Starting with the line that has "camera: 35 degrees right, 5 degrees up" and finishing with the line that has "turquoise stool [580,330,649,426]", set down each line below exactly. Pictures are not copied.

§

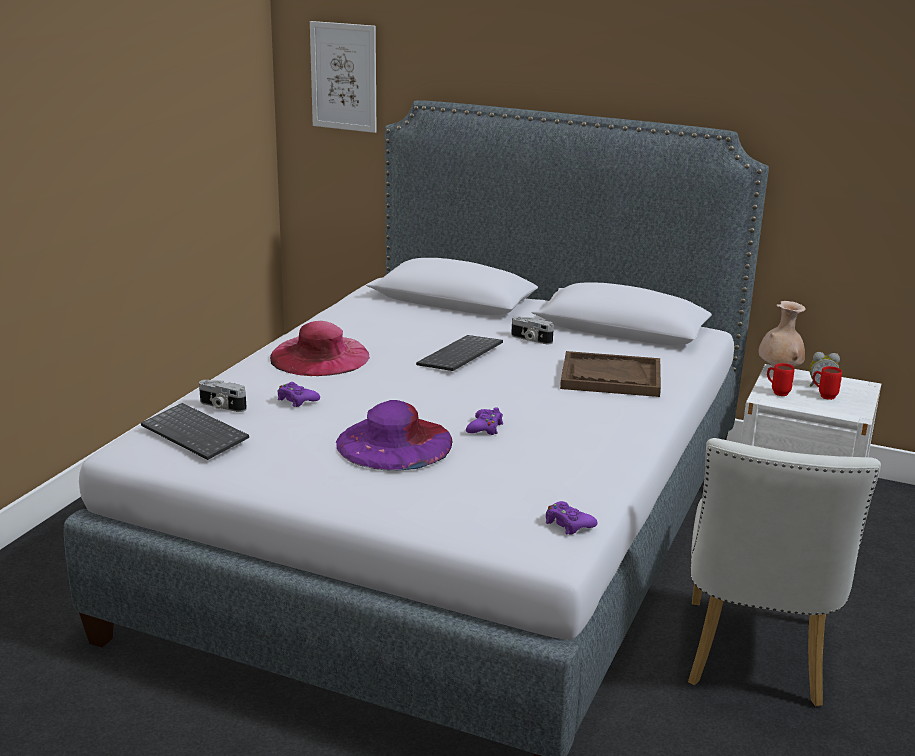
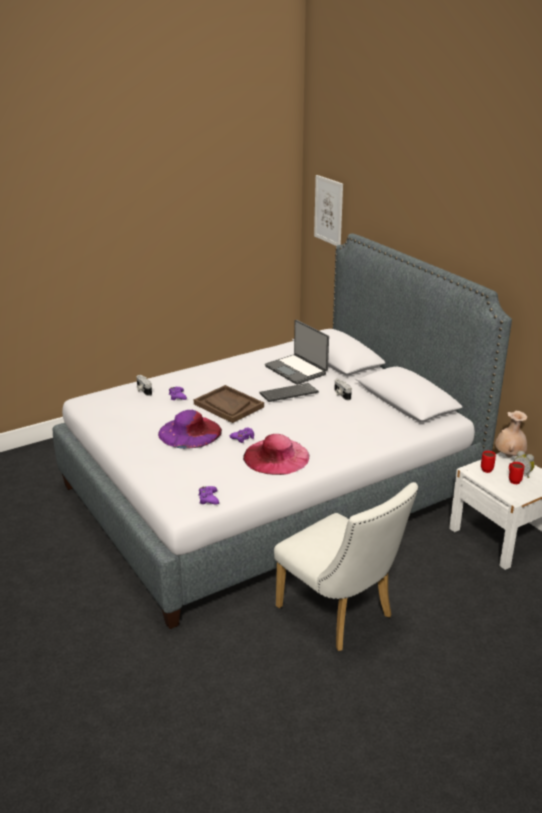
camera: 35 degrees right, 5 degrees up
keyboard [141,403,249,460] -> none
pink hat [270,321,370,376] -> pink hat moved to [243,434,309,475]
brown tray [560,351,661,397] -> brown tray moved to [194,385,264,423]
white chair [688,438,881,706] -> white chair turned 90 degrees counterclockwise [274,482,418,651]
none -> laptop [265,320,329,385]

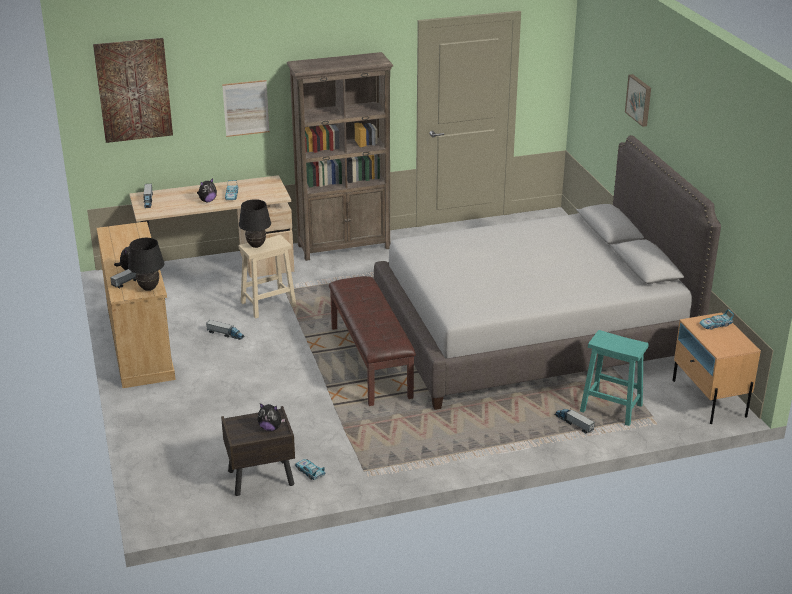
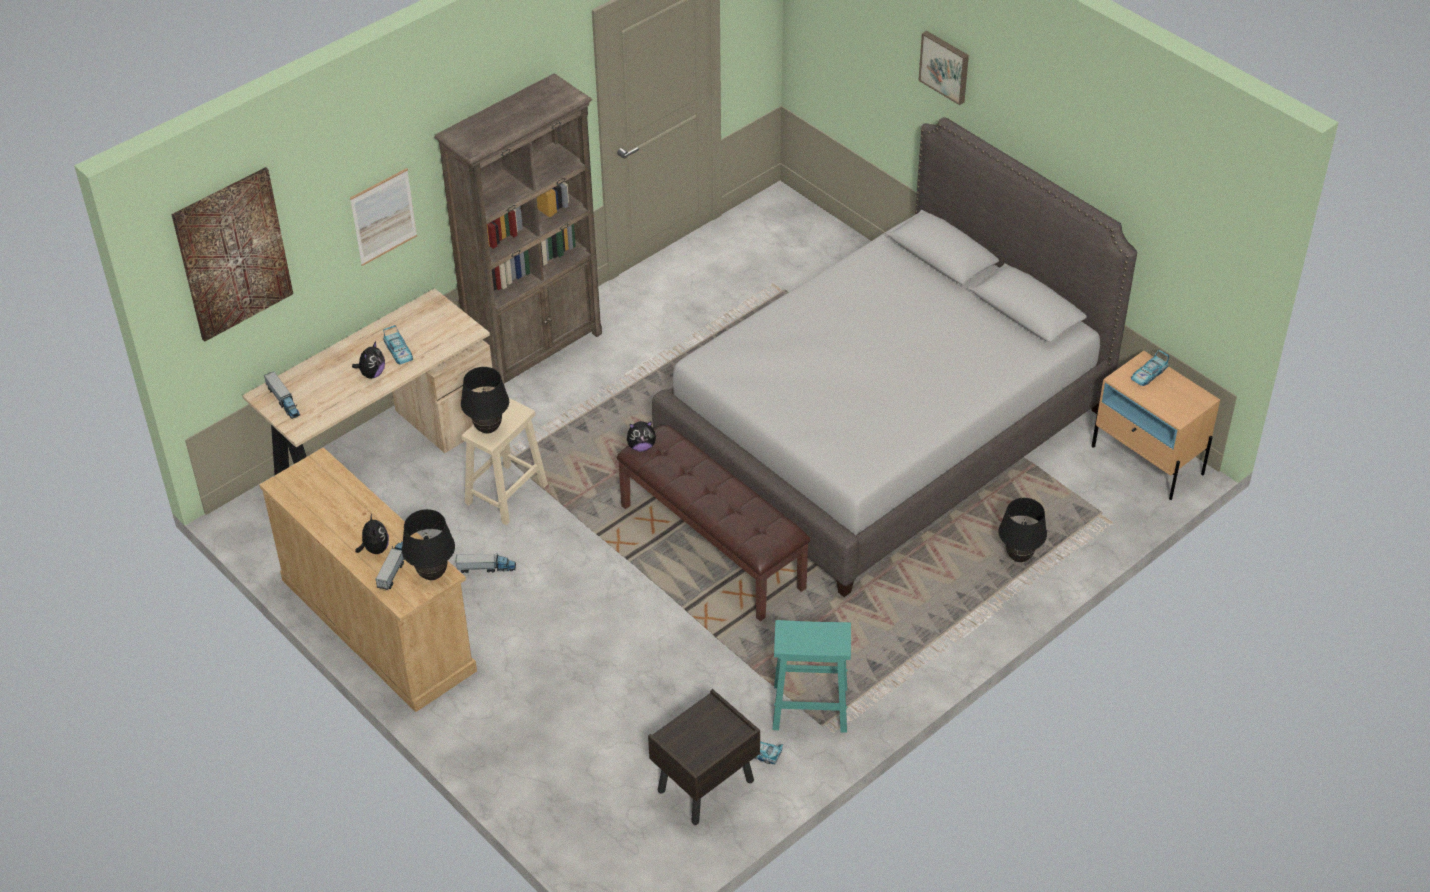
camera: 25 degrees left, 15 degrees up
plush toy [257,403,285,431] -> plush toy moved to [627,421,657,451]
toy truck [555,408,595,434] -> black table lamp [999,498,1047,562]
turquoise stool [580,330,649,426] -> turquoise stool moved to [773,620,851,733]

§

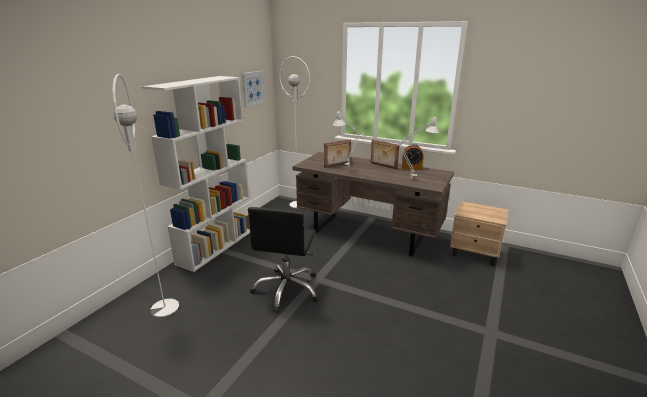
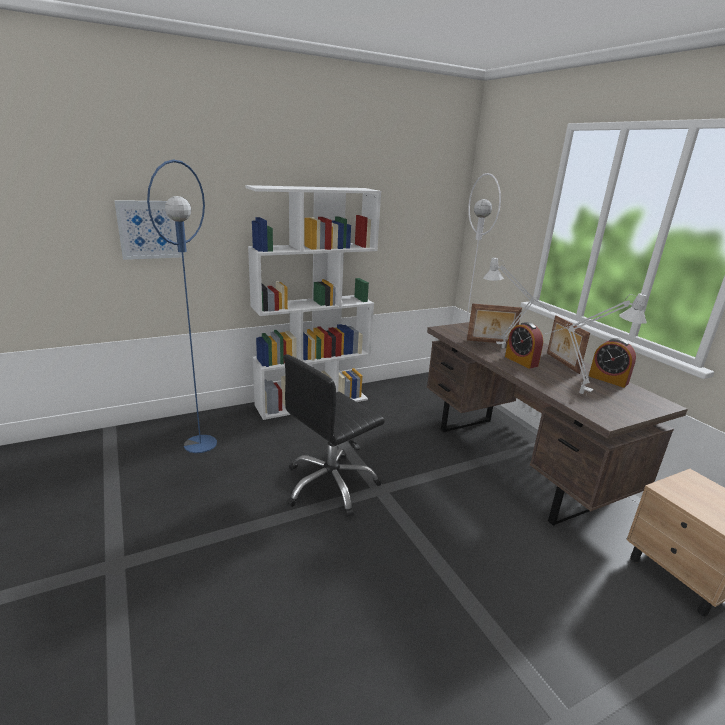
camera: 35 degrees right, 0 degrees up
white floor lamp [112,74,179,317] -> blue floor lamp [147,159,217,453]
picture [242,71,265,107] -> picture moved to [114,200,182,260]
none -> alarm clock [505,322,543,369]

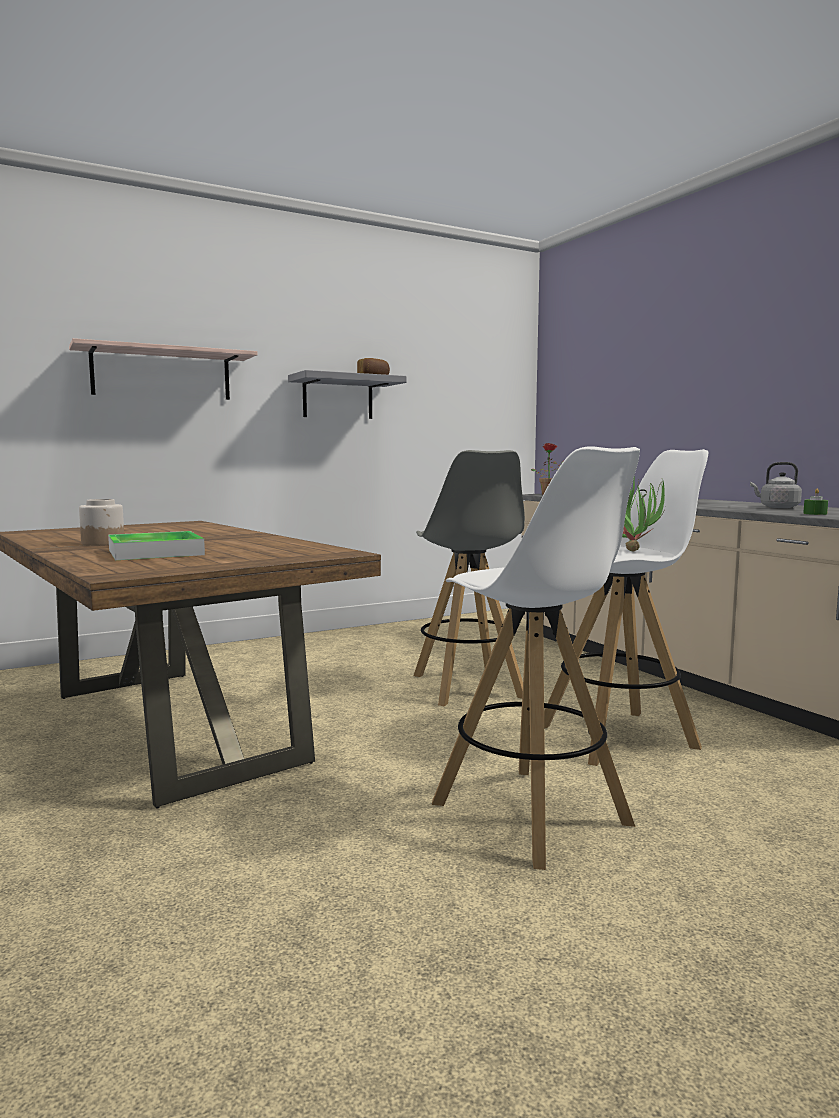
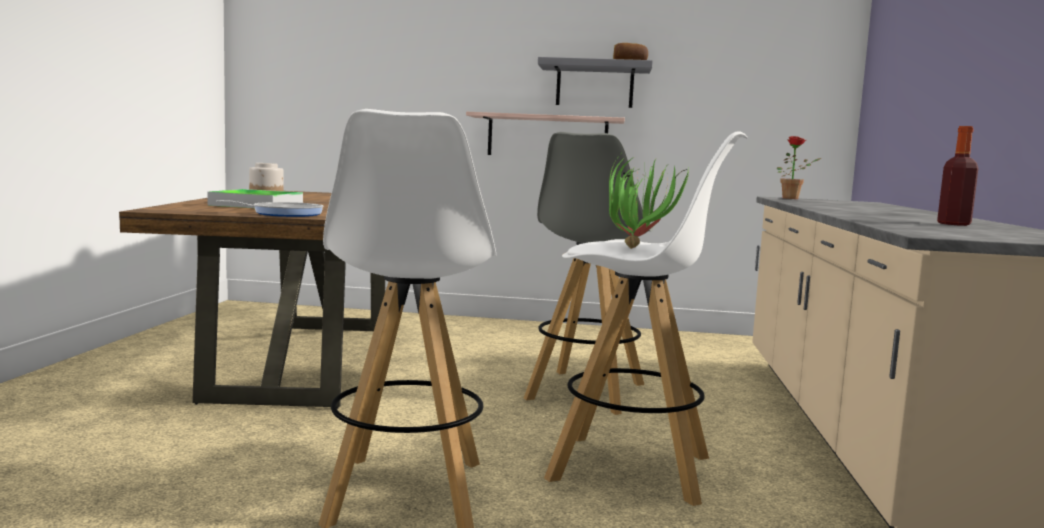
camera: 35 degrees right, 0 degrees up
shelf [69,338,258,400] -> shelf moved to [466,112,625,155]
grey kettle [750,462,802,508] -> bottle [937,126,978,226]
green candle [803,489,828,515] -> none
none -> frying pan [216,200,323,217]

§

# [Output of the exercise]
camera: 35 degrees right, 5 degrees up
keyboard [141,403,249,460] -> none
pink hat [270,321,370,376] -> pink hat moved to [243,434,309,475]
brown tray [560,351,661,397] -> brown tray moved to [194,385,264,423]
white chair [688,438,881,706] -> white chair turned 90 degrees counterclockwise [274,482,418,651]
none -> laptop [265,320,329,385]

camera: 25 degrees left, 15 degrees up
plush toy [257,403,285,431] -> plush toy moved to [627,421,657,451]
toy truck [555,408,595,434] -> black table lamp [999,498,1047,562]
turquoise stool [580,330,649,426] -> turquoise stool moved to [773,620,851,733]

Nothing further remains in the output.